The BIG Lesson Learned Here Is- Aim high! If I were advising brand new franchisees, I would challenge them to sign up fifty moms as fast as possible. It’s a big milestone. Also, I would also advise them to ask more than one franchisee their opinions on business, goals, systems and operations. Especially when you are just starting out. The more information and insight you get, the better.

Mistake #4- I Didn’t Operate with an ‘All In’ Mindset from the Beginning

This business started off as hobby business for me. Something to keep me busy and give me something to do, outside of home. I purchased this franchise on a whim because the price was too good for me to pass up. As a result of this, I actually didn’t see this business as something I should take seriously and that I might actually make ‘real’ money from.

All of the online reviews I read said it wasn’t a good investment and was a money sink. So I went into ownership with the idea of not to get in ‘too deep’ and to ‘Just make some pocket money and have fun exercising.’

Those days are long gone and it was a big mistake not thinking of my business as an actual business, from day one. It wasn’t until I made a mental shift in my business and decided to really go for it and commit to it that things started to really move and start happening.

The BIG Lesson Learned Here Is- Go All In, right now! Be THAT business owner who everyone knows without a doubt, is all in. Once you make that mental shift, you start to pick up momentum in your business.

Mistake #5- Spending Way Too Much On Member Schwag

During my first two years in business, new members received a tank, hat, and two bands as a part of new member bags. My cost per member acquisition costs was through the roof ($44). BIG mistake. (And I was clueless because I wasn’t tracking a dime!)

It cost way too much. It was logistically tough for me to keep up with inventory. And the truth is, my members didn’t really need all of that. I had it in my head that I needed to give my members a lot of retail to ‘enhance their new member experience’ and to increase my marketing efforts. I later reduced the bags to giving a hat and one band. Now, I only give a new member bag and band. And you know what? It’s not that big of a deal.  They came for the community, connection, and fitness. Not the schwag.  It’s a nice to have, but it won’t make or break a sale. And, since it’s hard to track word of mouth marketing, it’s hard to know if retail items on your members actually increase your sales.

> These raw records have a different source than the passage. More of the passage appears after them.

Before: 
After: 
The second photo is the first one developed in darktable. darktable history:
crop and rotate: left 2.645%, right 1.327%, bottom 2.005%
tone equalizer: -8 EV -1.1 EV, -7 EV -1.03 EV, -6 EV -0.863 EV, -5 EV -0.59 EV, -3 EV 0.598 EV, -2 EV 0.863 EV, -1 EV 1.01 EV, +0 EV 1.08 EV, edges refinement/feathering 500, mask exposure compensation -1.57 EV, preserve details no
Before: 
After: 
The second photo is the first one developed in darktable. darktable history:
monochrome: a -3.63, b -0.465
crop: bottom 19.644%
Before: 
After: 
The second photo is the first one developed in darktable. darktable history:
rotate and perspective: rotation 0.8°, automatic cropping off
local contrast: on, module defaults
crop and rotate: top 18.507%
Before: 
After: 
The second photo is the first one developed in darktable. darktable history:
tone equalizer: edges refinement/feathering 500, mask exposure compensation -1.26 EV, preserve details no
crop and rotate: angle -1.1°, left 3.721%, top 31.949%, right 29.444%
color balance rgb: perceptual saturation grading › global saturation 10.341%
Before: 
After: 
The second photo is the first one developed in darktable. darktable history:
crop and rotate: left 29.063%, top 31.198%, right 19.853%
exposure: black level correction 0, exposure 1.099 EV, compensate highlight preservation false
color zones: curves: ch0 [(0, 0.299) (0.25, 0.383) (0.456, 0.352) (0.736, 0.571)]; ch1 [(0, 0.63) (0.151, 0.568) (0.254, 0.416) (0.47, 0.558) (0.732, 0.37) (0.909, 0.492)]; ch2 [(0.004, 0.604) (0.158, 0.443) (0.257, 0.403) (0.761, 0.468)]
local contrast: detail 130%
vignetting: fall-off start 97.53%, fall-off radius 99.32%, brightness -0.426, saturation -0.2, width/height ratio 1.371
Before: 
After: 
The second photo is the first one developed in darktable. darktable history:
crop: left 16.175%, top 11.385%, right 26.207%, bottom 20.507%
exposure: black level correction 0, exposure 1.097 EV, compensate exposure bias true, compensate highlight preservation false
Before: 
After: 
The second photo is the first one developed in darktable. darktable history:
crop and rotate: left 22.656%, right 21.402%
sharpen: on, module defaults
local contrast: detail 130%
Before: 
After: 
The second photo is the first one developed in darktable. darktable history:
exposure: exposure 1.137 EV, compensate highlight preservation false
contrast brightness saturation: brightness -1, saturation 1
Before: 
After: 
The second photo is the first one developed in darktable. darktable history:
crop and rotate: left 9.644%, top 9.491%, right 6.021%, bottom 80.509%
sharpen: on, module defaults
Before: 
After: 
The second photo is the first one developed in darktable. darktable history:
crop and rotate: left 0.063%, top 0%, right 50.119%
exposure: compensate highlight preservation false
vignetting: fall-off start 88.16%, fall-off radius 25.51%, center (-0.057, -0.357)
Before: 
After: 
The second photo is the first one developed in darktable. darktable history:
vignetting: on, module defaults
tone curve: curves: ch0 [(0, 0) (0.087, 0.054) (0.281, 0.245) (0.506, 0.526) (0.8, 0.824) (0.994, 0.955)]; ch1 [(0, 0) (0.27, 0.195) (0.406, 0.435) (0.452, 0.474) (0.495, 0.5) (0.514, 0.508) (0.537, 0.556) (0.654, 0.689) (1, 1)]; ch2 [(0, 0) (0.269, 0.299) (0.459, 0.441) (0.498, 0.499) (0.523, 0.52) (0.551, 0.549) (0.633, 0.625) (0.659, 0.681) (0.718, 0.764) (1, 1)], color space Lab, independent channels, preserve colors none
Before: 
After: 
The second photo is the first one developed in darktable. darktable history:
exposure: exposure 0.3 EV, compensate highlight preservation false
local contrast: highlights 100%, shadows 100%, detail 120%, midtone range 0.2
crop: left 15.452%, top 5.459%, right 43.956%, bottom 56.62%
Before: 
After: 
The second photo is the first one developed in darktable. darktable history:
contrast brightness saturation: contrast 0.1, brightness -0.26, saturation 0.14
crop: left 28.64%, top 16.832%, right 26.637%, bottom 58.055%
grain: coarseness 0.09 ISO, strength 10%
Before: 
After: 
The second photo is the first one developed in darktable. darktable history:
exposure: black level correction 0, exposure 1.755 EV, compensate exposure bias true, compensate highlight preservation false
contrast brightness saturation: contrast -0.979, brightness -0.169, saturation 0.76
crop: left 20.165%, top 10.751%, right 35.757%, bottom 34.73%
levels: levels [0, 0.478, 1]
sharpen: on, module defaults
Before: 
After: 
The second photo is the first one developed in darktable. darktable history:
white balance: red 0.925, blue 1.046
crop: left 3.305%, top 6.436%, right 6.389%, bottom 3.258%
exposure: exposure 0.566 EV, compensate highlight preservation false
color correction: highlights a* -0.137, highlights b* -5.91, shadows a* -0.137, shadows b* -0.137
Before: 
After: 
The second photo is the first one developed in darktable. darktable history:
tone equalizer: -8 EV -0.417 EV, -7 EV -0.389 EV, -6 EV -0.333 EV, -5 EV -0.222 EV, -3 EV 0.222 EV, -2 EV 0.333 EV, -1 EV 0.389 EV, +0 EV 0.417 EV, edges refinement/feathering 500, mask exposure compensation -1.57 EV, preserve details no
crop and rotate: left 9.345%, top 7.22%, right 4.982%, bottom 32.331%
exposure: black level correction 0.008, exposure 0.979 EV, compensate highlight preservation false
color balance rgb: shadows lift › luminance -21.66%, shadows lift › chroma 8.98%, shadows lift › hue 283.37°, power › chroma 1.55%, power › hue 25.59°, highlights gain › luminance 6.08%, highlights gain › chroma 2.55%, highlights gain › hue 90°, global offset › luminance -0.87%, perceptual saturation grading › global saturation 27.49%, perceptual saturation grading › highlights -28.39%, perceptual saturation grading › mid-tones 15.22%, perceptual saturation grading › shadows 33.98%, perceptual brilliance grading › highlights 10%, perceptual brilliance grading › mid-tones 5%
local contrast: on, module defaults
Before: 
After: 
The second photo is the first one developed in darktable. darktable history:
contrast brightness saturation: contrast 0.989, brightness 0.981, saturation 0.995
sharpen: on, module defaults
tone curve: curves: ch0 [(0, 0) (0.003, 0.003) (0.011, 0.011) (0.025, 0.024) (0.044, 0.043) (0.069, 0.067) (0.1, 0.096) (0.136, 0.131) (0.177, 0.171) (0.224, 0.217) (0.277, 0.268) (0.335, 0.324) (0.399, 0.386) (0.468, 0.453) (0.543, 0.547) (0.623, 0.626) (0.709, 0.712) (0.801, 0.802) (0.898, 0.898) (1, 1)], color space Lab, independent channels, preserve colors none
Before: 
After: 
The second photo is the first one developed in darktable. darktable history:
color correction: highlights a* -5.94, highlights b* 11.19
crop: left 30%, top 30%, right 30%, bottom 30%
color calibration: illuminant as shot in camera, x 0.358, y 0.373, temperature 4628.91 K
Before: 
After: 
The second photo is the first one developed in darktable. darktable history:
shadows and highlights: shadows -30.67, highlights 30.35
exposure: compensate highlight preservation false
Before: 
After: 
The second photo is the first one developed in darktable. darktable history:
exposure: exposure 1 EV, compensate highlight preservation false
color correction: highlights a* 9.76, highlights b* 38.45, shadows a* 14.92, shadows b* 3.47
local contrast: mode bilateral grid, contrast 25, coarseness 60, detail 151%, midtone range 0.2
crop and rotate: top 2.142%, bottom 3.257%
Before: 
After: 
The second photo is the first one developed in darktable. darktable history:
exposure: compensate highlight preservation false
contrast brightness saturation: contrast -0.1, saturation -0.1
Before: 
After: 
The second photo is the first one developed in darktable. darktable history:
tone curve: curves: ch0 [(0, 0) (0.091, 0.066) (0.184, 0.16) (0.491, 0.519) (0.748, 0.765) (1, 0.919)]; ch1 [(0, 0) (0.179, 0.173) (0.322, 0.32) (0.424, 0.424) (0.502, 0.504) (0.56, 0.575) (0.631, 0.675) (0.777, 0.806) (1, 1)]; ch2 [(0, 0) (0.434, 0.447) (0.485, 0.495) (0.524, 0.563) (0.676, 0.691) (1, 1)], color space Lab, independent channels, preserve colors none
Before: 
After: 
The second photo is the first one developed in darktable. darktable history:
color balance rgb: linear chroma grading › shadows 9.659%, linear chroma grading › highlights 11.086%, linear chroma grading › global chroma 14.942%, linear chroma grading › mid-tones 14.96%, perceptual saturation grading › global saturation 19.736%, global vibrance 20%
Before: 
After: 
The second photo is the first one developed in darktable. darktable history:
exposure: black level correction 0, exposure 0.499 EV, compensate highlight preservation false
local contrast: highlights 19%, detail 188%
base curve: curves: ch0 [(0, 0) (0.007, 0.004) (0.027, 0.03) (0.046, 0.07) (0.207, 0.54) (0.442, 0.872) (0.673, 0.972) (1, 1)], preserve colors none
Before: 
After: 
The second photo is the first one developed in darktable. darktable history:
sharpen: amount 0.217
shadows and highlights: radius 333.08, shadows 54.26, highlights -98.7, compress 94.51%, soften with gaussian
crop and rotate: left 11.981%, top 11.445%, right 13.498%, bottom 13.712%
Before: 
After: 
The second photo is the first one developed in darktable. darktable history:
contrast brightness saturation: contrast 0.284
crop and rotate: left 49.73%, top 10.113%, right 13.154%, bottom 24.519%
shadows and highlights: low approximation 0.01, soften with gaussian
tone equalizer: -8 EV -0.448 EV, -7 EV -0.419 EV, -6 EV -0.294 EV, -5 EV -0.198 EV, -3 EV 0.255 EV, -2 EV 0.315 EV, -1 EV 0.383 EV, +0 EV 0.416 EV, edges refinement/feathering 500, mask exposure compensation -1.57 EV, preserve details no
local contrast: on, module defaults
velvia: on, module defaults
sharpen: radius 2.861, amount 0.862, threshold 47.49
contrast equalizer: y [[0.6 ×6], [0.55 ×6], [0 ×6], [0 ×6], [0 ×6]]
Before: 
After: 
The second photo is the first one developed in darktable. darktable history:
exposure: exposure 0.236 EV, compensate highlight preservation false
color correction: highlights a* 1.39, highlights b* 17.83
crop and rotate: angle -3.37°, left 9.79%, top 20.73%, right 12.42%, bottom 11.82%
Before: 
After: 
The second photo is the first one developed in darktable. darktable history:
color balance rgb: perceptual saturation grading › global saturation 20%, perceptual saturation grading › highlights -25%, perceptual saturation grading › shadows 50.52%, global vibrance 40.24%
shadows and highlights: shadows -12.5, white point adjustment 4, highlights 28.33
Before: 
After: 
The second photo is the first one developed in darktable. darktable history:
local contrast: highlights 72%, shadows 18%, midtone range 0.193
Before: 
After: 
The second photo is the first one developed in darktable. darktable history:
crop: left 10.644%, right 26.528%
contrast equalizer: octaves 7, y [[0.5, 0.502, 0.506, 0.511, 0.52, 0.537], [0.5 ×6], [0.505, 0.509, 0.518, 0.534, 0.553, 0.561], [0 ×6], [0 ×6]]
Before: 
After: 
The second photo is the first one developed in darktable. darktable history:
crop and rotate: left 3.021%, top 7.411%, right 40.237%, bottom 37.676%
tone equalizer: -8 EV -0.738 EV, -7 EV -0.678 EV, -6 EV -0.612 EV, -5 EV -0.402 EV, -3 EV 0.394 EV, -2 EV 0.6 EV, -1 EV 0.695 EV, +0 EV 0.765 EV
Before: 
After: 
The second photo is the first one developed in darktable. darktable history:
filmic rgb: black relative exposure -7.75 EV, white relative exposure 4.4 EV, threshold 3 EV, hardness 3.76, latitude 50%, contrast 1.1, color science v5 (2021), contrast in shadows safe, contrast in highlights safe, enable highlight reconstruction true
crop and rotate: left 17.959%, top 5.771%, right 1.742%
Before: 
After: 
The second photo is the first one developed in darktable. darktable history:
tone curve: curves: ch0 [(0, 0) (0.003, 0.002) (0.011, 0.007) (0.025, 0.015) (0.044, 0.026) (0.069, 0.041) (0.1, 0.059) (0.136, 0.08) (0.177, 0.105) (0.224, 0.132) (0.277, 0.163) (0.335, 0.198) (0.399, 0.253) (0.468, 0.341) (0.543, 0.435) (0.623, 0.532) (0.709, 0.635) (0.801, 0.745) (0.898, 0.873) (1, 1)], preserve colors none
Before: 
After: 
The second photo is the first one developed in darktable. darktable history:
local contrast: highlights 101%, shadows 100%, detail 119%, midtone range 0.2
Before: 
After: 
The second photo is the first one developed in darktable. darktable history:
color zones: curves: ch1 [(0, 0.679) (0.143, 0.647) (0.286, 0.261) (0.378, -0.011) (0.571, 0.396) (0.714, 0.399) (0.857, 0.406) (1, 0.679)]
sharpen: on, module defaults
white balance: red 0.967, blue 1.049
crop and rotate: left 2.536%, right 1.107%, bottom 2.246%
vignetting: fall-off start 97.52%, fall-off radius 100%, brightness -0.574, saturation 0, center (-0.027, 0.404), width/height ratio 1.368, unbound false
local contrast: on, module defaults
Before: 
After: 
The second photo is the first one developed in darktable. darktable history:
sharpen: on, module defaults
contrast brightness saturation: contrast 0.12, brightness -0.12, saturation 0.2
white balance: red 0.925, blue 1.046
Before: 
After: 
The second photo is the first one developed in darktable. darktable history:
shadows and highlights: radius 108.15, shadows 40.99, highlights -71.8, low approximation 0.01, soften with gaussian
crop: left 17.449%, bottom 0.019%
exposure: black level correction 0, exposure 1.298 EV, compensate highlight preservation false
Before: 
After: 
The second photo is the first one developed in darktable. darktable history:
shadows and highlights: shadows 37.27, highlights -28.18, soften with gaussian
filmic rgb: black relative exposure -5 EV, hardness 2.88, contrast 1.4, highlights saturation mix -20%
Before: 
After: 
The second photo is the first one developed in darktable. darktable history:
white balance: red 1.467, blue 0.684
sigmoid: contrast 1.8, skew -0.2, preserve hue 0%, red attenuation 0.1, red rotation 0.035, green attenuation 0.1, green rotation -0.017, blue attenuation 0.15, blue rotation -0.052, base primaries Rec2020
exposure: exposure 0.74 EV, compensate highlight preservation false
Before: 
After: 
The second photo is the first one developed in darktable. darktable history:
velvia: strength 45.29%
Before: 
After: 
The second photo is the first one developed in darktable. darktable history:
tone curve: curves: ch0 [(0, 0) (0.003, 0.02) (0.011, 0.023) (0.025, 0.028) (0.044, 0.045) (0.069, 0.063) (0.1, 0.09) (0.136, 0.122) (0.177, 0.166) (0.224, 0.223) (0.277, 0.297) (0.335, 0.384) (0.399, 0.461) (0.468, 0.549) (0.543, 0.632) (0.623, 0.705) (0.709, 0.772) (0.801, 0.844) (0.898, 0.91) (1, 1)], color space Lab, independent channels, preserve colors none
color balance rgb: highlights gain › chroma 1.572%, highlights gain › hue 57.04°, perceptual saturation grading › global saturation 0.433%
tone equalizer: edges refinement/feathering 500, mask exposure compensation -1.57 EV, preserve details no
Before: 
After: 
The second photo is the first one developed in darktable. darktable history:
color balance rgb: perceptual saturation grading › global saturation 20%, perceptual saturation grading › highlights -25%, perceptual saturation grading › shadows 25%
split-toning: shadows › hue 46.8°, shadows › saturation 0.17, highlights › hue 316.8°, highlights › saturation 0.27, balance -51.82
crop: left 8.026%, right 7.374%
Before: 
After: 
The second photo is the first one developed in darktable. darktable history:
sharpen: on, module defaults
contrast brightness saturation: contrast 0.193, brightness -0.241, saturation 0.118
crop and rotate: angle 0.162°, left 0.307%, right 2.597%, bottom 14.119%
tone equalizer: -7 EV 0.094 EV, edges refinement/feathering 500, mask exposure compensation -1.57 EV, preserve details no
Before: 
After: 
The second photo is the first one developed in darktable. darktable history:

The BIG Lesson Learned Here Is– Adding value can be done in a lot of ways, that don’t involve retail items. I’d like to offer retail as a retention tool, not a customer acquisition tool. Invest more into building your community and building up your instructors to deliver better classes and foster stronger connections.


These were five big rookie mistakes and each one affected my business. I cringe a little bit, every time I read them. But, I’m grateful for each lesson these mistakes have taught me.

So there you have it, my five major rookie mistakes.

I’d LOVE to know what your major rookie mistakes have been! You’re welcome to share in the comments.